As the Lean guy in the room I was asked to weigh in on this question. At a first glance this might seem like an easy question to answer: “you need to spend more time in the gemba.” That in itself is not all that helpful of an answer. As a group of senior leaders they are responsible for working together to manage many aspects of the business, not just the daily operations. They must develop the strategic plan, set improvement goals, manage market place threats/opportunities, work through cross-functional issues, make sure work is properly resourced, etc. To manage these topics it means as a team they need to meet often and spending all of their time in the gemba would not be wise. So how do they know what the right balance of time is between these two activities?
Here is some of my initial thinking on this subject. There is a lot more elaboration that I could make, but here are some starter thoughts. In judging how much time senior leaders need to meet outside of the gemba they need to get very clear about purpose. This means becoming very clear about how the time spent in meetings is helping the organization improve. More specifically, they should ask how the time spent in the meetings are going to help improve performance at the frontline where value added activities are taking place. If there is not a clear line of sight that can show how this meeting time will reduce waste and improve performance then there is a good chance it is pure waste and should be eliminated.
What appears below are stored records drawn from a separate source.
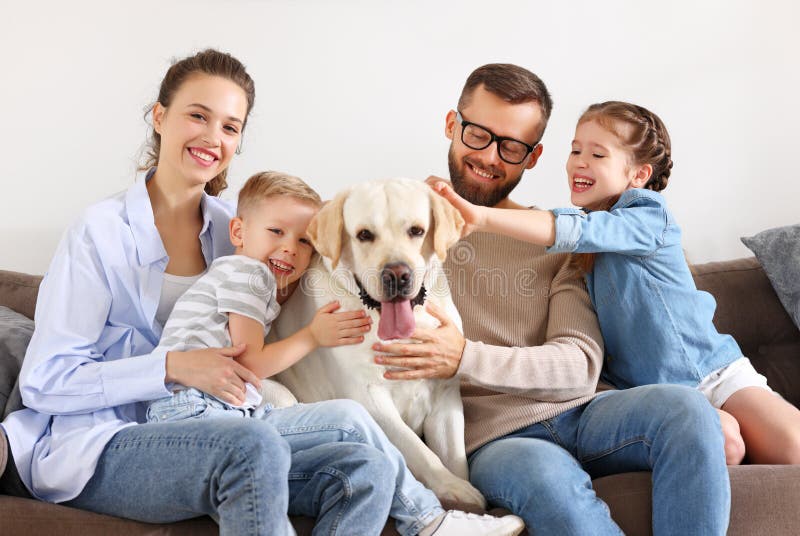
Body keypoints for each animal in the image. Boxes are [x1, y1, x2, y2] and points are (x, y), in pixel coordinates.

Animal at [268, 179, 484, 506]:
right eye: (364, 235)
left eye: (417, 230)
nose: (397, 274)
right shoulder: (369, 397)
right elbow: (419, 451)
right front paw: (451, 487)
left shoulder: (446, 397)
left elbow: (457, 459)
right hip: (283, 398)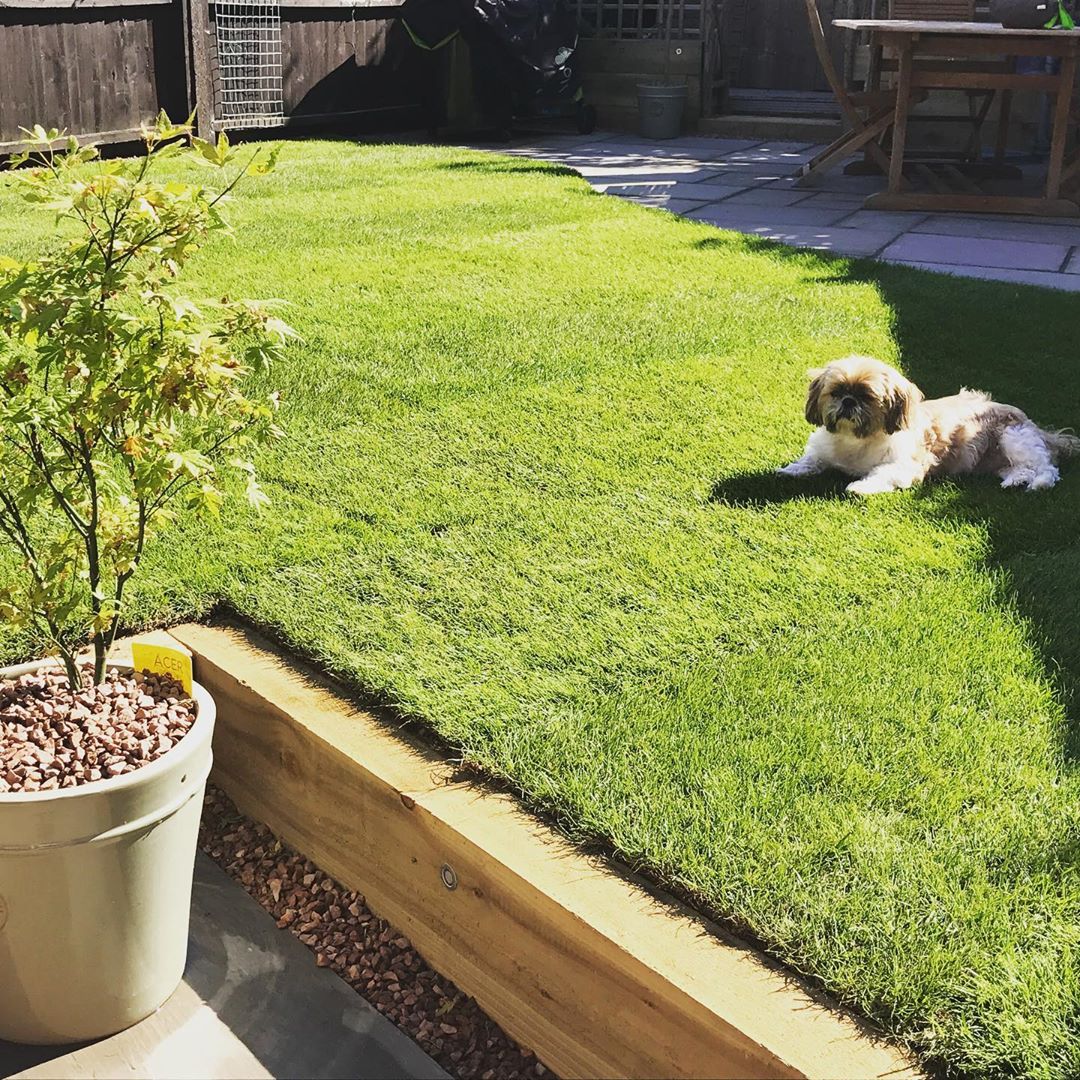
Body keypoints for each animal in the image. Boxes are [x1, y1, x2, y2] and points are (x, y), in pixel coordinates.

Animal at [777, 358, 1071, 496]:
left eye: (866, 396)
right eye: (836, 392)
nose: (848, 401)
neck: (855, 440)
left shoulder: (905, 466)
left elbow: (881, 474)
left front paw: (860, 487)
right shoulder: (823, 450)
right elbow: (811, 460)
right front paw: (791, 470)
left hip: (1013, 437)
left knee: (1046, 468)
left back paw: (1038, 484)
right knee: (1020, 468)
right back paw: (1014, 481)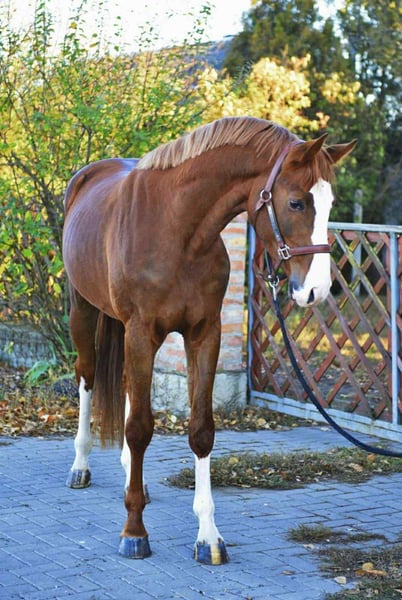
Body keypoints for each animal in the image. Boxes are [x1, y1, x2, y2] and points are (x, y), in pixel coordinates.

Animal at [62, 116, 356, 564]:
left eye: (329, 204)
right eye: (296, 203)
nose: (317, 290)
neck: (177, 230)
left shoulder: (204, 334)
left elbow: (200, 429)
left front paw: (208, 537)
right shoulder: (142, 333)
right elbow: (140, 427)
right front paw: (134, 532)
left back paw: (133, 477)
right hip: (84, 310)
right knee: (87, 377)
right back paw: (80, 466)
In deciding how much time to be spending in the gemba the first question I ask leaders is have they defined a standard? The second question is do they have management standard work to deliver on that standard and to ensure that their visits to the gemba are not just “PR visits.” To illustrate I will share an example of one team I am working with. The VP level leaders set the standard that they would go to gemba in their 26 Medical Centers twice per quarter. The Director level leaders set the standard that they would go to gemba once per week for each of their six Medical Centers. Each leader has very clear standard work which includes checking on local standards, progress of improvements and walking frontline processes. All of the leaders have agreed that if a Medical Center falls “off plan” additional gemba walks would take place as needed.
This same leadership team meets as a team weekly for three hours to check on the performance of the entire system and to manage cross-functional issues. They also hold each other accountable to meeting the standards they have set for gemba time. Quarterly the team meets to PDCA their management standard work, which often includes a heavy adjustment to the amount of time they are spending either in the gemba or together as a team. All based on the current business and customer requirements.
In summary, I don’t believe there is a right answer to the question about how senior leaders spend their time. Like in the example I provided above I think the best way for a team to answer this question is to set standards and develop standard work and then check/adjust often based on what they learn and what the customer is asking from them.